## TASK PROMPT
Read the data below. Every line holding the string "change" must be copied.

## DATA FOR THIS EXERCISE

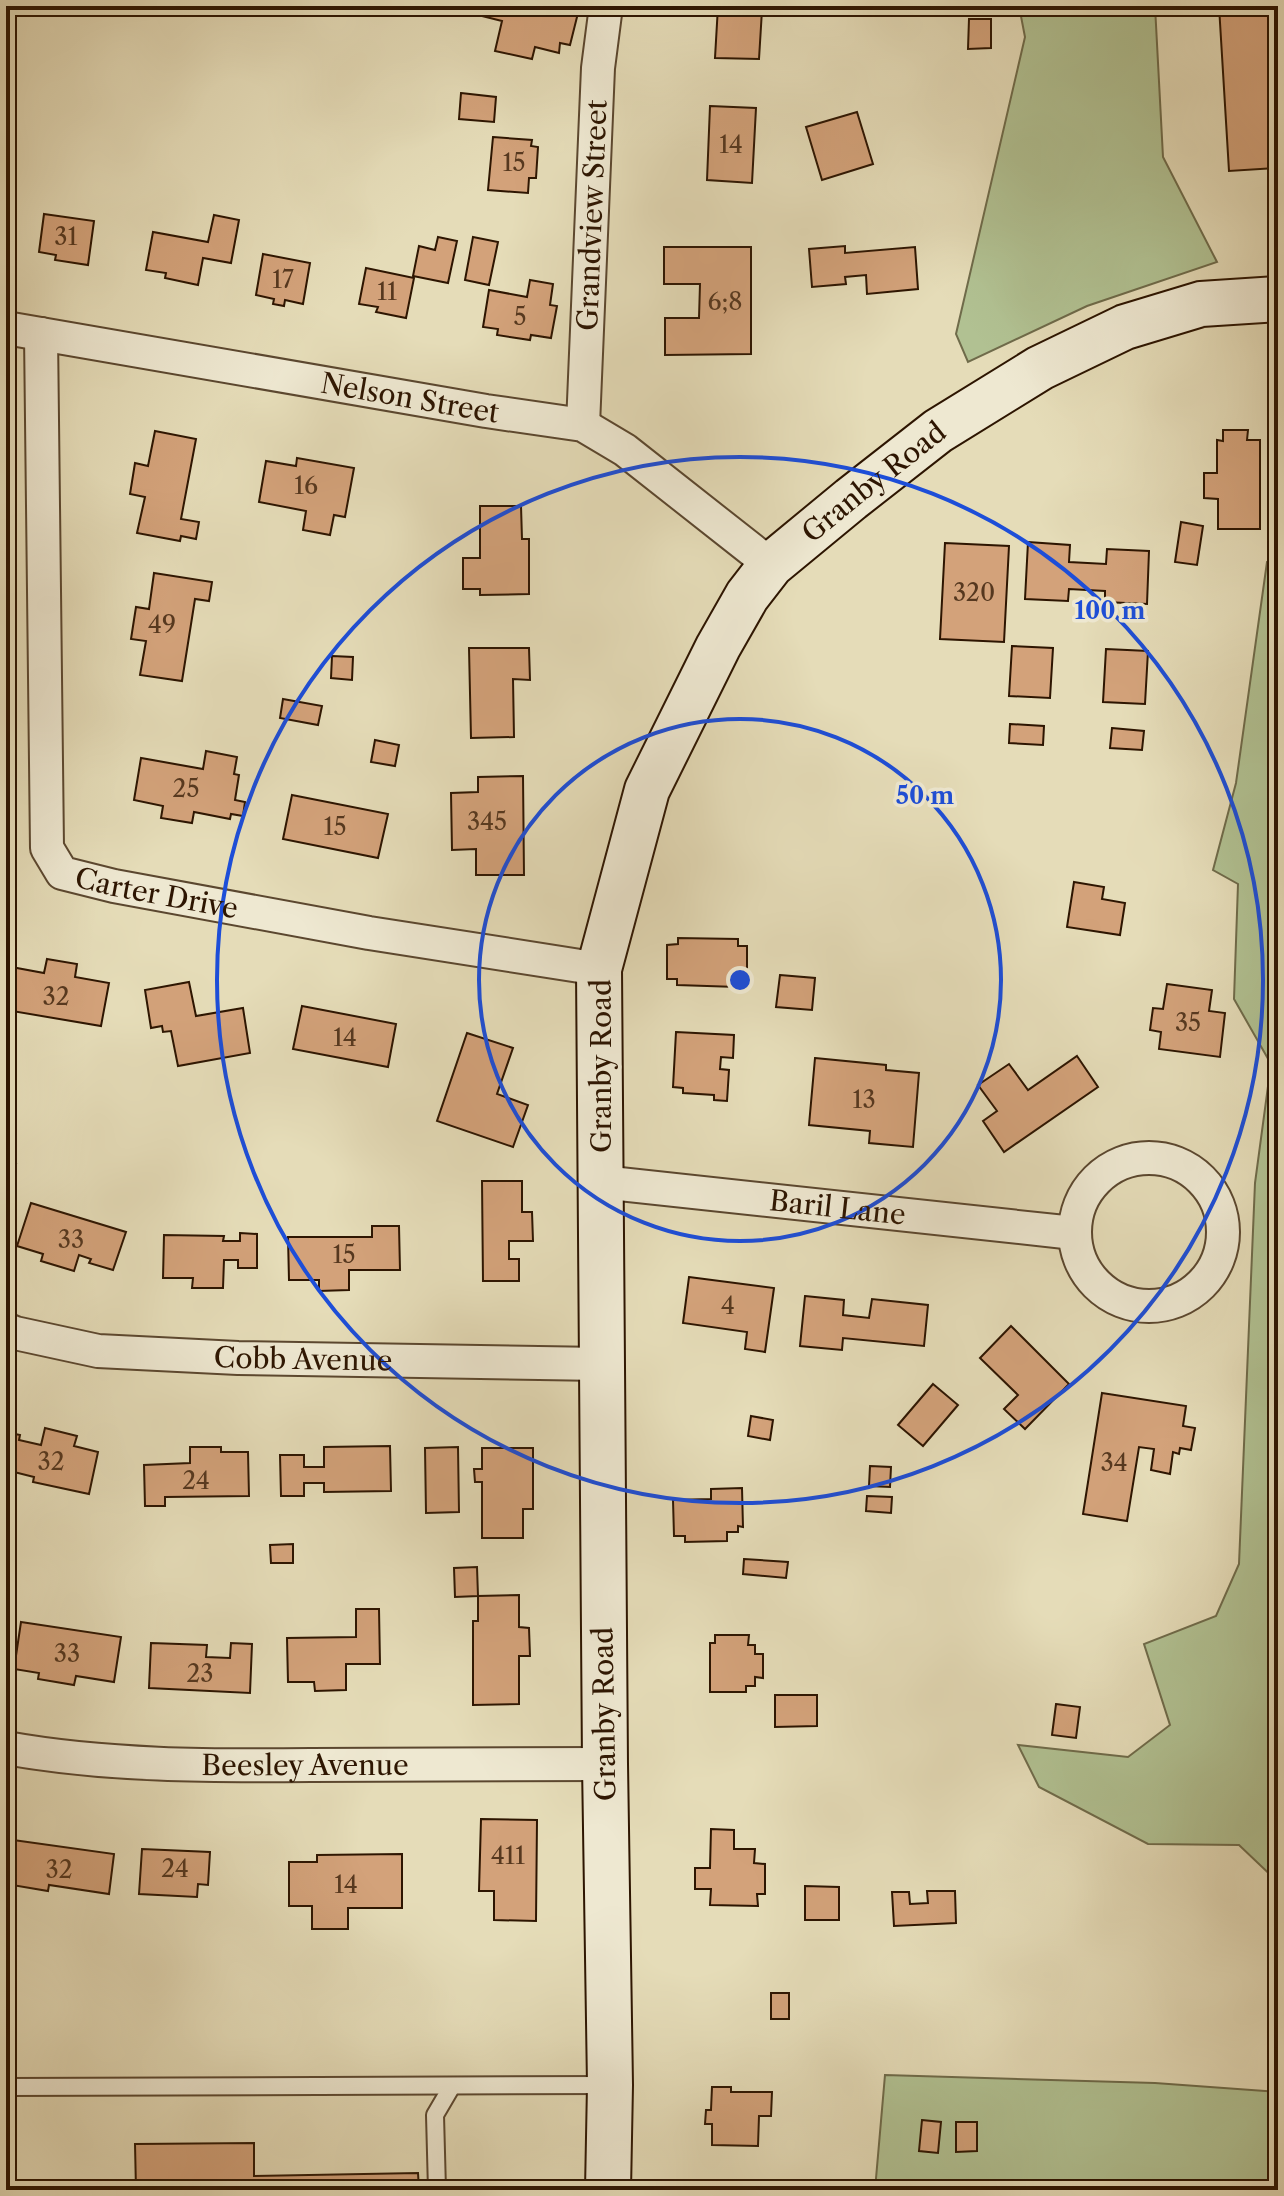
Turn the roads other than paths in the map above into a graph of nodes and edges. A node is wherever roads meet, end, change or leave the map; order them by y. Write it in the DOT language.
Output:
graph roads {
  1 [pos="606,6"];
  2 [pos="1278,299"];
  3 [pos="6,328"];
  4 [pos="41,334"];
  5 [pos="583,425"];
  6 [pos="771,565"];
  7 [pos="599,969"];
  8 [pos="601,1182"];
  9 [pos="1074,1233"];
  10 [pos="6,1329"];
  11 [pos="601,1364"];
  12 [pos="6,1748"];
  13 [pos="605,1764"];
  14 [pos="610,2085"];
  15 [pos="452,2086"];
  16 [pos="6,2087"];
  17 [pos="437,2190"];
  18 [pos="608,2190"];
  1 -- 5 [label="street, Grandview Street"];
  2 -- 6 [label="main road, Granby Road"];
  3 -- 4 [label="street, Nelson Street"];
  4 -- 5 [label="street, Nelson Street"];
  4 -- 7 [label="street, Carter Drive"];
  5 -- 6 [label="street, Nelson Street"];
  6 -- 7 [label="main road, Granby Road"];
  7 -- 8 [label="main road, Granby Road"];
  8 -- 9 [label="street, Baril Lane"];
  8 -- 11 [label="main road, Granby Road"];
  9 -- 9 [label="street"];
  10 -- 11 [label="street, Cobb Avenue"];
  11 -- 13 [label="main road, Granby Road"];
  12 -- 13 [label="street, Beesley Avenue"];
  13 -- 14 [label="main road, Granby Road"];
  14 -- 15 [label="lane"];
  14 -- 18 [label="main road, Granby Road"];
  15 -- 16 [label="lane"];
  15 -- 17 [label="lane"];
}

==

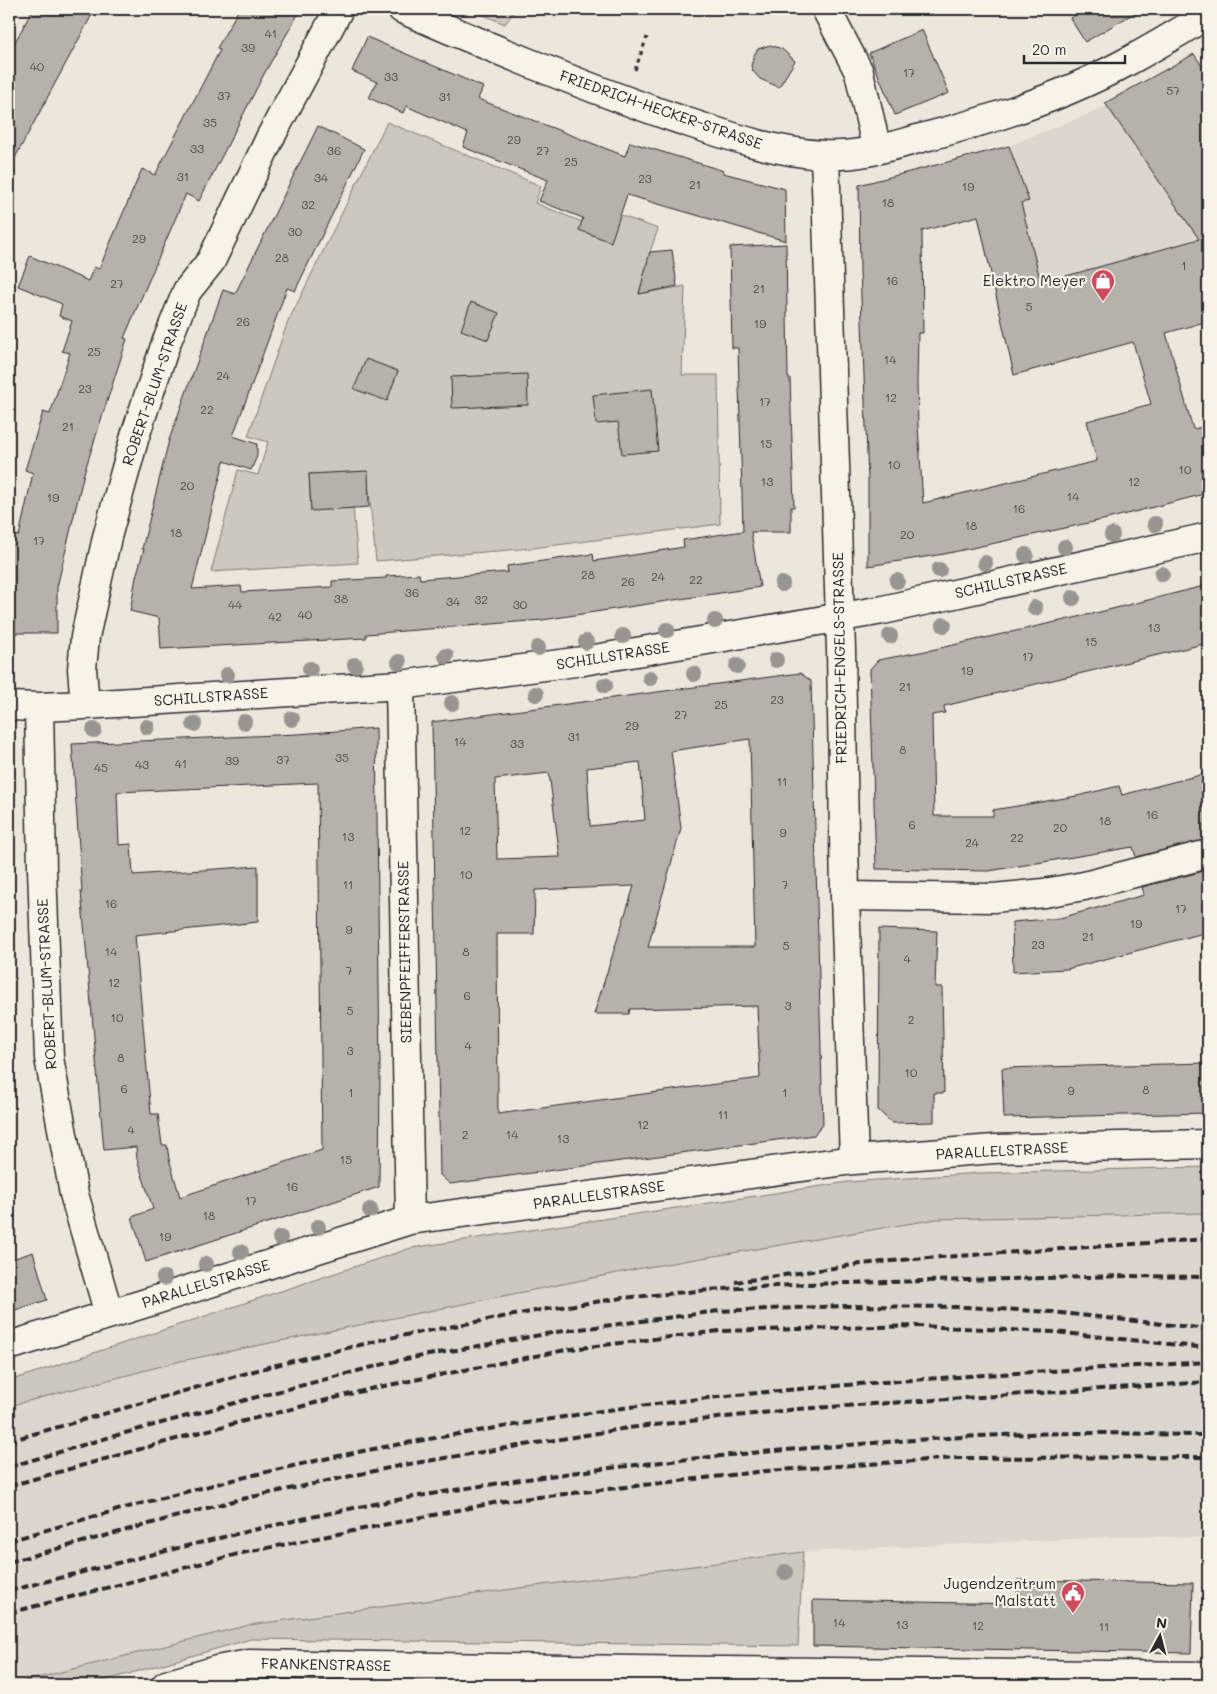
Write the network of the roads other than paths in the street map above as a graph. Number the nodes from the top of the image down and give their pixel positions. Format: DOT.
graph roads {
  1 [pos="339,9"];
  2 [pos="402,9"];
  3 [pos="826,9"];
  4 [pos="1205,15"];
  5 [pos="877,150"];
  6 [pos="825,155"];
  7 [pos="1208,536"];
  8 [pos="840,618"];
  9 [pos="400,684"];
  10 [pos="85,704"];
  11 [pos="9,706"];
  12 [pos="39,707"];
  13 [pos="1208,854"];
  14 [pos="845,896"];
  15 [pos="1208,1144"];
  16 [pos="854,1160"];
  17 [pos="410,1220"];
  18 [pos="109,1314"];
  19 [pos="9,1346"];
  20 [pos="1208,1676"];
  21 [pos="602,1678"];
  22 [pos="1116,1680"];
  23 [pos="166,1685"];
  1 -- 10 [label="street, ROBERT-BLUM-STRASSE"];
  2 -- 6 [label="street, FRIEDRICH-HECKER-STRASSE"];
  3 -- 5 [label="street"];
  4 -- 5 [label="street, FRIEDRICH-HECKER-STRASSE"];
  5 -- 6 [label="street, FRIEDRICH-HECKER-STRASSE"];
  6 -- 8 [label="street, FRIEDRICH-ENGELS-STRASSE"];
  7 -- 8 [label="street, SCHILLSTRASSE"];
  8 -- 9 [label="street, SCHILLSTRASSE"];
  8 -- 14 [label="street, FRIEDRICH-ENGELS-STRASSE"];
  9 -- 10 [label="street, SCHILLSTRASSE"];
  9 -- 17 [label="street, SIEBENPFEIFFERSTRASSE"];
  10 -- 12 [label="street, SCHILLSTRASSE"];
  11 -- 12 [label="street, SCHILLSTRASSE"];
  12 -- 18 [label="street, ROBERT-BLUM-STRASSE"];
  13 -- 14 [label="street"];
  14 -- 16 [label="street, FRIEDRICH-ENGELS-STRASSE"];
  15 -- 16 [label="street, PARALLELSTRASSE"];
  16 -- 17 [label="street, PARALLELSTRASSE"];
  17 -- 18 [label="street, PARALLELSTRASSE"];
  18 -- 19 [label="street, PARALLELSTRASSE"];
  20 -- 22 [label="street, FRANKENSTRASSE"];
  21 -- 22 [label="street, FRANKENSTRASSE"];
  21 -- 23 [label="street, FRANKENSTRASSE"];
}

...

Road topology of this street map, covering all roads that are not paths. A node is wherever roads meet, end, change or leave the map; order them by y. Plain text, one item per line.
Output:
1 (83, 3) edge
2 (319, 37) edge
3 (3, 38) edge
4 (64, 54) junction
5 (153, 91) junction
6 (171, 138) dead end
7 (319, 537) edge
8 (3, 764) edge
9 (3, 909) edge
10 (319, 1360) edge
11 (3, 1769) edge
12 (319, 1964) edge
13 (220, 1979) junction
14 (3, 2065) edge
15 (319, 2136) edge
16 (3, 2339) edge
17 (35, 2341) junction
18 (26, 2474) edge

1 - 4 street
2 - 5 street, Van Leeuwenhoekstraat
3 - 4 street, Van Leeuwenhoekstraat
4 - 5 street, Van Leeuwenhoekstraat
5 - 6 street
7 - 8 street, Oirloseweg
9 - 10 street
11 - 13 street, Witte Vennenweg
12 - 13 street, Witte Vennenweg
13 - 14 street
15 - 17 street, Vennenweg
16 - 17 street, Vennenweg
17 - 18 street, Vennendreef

## ANSWER SECTION
Turn the roads other than paths in the map above into a graph of nodes and edges. A node is wherever roads meet, end, change or leave the map; order them by y. Write it in the DOT language.
Road topology of this street map, covering all roads that are not paths. A node is wherever roads meet, end, change or leave the map; order them by y. Plain text, one item per line.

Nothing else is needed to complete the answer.